In fact, the very thought of helping homegrown brands from locations off the fashion radar, in towns and cities away from the major urban centers, has empowered patrons in these places to own and wear such labels with pride. And while the brands may lack the staying power and cachet of the top-of-the-line labels, they do understand the power and magic of digital. So, assisted by on-off lockdowns and a population habituated to virtual shopping, they are evolving by adapting to the digital savviness of the consumer as well as the changing face of the industry.
The success of homegrown brands has been further driven by the ubiquity and high impact of influencers. Alongside, the rise of influencer marketing has given small-city youth a platform to leverage their presence on social media and earn a decent living. Fashion offers rewards as much as it lifts spirits and boosts confidence.
At home with fashion
The well-heeled and well-travelled may still opt for high-street chains such as Zara, Marks & Spencer or H&M (among many others) but a growing number of Indians are much less hung up about the ‘name’ than their predecessors once were. And the reason behind this change is the fact that there are many more indigenous designers and labels out there, a majority of them boasting creations of great standards, and more than capable of giving British, European and American brands a good run for their money.

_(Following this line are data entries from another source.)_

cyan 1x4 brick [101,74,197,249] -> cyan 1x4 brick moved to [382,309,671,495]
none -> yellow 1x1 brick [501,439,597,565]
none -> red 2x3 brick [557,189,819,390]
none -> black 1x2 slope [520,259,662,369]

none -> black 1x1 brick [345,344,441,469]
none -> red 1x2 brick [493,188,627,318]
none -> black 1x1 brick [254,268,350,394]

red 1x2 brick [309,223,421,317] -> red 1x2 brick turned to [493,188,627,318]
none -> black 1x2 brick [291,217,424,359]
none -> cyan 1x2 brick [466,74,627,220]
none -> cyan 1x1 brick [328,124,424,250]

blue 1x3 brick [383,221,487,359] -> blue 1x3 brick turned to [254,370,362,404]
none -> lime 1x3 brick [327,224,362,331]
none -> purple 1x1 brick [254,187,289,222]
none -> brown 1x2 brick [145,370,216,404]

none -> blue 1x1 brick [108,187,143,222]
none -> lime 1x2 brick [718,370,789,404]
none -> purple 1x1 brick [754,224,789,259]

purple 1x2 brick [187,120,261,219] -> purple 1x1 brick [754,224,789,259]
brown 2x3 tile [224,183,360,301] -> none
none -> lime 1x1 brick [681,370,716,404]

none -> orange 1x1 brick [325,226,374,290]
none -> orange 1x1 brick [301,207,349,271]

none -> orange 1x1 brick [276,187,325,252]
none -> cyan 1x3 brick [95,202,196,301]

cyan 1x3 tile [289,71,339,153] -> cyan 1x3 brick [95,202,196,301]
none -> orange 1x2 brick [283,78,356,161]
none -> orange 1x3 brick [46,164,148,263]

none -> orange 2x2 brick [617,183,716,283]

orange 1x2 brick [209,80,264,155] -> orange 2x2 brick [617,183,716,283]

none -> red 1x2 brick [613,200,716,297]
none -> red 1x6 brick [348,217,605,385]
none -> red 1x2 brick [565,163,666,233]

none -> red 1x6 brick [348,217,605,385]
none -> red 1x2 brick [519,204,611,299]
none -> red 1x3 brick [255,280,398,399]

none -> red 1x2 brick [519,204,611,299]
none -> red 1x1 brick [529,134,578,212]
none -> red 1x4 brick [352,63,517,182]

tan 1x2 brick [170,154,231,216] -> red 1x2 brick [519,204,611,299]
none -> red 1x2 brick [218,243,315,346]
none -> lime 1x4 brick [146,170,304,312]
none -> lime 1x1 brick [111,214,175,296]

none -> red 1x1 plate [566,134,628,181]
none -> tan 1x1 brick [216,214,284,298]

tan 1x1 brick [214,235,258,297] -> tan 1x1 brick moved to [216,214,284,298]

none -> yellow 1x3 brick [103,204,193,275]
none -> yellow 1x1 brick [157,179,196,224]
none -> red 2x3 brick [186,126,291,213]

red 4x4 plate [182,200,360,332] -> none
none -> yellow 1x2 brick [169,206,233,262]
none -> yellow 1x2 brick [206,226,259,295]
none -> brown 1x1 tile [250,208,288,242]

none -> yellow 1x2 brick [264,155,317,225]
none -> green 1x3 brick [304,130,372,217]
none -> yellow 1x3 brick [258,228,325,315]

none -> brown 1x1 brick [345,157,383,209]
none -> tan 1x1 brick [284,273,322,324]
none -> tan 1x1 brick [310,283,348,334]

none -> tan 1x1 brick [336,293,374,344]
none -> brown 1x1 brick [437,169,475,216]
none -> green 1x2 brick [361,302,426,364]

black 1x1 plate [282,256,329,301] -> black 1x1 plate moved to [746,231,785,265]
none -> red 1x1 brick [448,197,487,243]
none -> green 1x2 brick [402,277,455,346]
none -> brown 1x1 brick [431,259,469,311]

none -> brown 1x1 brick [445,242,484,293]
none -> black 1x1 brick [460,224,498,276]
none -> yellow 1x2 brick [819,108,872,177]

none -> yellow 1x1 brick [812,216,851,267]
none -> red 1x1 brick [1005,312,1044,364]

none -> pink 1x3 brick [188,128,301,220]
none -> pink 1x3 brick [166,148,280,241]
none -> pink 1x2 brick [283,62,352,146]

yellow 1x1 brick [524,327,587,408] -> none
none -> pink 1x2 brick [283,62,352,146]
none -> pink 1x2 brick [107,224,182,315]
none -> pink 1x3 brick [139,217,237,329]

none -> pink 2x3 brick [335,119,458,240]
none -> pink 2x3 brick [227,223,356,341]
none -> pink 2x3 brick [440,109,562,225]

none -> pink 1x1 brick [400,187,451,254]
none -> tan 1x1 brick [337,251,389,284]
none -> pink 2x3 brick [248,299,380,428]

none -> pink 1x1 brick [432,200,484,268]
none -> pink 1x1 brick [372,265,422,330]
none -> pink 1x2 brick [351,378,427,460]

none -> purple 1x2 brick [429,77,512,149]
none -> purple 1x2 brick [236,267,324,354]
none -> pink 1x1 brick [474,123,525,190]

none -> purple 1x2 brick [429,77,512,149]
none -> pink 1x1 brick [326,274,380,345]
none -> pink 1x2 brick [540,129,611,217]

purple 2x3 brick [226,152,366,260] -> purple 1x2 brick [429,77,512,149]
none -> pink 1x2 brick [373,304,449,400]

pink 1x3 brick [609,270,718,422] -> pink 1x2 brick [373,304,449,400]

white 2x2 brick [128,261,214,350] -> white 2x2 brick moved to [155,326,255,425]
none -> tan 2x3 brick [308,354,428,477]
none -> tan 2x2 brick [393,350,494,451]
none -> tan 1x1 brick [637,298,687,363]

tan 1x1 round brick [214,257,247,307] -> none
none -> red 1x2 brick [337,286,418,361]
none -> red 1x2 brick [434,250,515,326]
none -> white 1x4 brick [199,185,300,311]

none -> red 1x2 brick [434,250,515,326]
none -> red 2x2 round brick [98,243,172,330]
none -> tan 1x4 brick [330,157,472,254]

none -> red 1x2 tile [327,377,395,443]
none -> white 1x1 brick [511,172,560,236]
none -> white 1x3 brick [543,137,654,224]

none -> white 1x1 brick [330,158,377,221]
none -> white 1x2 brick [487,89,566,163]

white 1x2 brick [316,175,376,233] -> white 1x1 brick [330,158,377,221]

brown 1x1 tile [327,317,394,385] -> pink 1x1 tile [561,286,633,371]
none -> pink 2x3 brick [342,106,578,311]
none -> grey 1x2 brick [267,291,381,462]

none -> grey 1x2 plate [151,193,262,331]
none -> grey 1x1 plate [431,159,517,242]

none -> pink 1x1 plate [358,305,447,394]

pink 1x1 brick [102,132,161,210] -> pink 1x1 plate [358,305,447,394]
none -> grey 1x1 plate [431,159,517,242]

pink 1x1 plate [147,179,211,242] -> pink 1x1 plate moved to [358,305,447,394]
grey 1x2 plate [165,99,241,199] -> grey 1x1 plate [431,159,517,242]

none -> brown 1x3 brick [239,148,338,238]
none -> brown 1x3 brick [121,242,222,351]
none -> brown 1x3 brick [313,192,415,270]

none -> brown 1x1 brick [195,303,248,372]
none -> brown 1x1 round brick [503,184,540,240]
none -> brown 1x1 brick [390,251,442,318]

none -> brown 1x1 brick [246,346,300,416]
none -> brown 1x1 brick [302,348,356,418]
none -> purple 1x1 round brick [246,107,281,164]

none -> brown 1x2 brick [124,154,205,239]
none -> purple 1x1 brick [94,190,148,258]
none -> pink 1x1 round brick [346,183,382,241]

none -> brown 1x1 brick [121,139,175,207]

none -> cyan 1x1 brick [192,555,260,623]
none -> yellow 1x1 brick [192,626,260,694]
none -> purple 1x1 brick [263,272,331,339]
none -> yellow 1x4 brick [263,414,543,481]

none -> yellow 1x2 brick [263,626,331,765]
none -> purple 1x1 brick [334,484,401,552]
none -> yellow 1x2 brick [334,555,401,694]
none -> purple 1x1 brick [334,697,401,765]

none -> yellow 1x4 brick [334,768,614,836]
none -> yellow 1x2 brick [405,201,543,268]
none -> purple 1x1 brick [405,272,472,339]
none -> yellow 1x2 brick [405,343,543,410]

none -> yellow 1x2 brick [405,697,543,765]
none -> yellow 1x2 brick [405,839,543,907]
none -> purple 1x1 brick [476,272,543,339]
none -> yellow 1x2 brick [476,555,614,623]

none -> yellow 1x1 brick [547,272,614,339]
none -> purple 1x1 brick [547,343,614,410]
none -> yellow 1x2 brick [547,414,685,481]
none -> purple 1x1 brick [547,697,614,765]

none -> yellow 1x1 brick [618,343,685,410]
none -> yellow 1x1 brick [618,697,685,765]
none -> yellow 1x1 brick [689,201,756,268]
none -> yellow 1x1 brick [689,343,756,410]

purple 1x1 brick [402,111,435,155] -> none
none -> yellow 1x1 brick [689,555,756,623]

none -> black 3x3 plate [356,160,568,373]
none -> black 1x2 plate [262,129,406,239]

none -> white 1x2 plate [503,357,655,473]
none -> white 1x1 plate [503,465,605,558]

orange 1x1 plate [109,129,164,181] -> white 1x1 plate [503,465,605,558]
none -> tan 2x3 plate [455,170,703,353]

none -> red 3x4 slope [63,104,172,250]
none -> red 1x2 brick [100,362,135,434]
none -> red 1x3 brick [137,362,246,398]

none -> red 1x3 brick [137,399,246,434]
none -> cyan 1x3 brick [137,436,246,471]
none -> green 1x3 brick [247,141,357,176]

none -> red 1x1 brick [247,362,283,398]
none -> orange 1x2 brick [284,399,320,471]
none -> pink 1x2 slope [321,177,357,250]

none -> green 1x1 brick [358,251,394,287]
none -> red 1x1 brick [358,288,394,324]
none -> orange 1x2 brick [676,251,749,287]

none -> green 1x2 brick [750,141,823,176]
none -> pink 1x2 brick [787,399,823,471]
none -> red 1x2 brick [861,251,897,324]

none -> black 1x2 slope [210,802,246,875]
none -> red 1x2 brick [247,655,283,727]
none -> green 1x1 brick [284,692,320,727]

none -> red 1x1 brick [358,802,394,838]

Moreover, these made-in-India brands are nowhere near as overpriced as some of their international counterparts are. In fact, they are very reasonable on the average middle-class pocket, offering fashion and lifestyle that is affordable for you and me.
The metros may be where all the action is, but hidden from the eyes of many metro denizens is what’s happening in India’s Tier 2 and Tier 3 cities. Already, girls and boys from these urban spaces form a sizeable chunk of service economy across the country. This is a demographic that is growing, and it is one that will constitute a greater part of the workforce of tomorrow’s India. And, as their profiles grow, so do their ambitions. These confident Indians seek nothing but the best—in clothes and accessories, in gadgets and cars, in holidays and experiences.
There are e-commerce marketplaces and e-retailers successfully catering to and answering this swelling demand. Yet, while women’s wear and menswear might make up the bulk of the sales, Mrs and Mr are just as interested in jewellery, cosmetics and home décor—and when it comes to clothes, their junior or teen daughters and sons don’t want to be left behind.
It really is a whole new ecosystem - of hip and homegrown fashion and lifestyle brands, and their customers who are looking to keep themselves up-to-date with the latest trends. And in this ecosystem, the fashion influencers are key facilitators, playing an important role by sharing styling ideas and tips—to bring out the best in you, to make you look good.
Thankfully, gone are the days when fashion in India was a preserve of the elite and the wealthy, and that is surely for the better. Because its increasing inclusivity has exposed the majority of Indians to lifestyle choices they never had. It’s of little surprise, then, that homegrown brands are making a beeline for Tier 2 and Tier 3 cities, for it is here that cash registers are ringing at their loudest. When it comes to fashion, there’s no more happening place in the country than the small-town India of big dreams.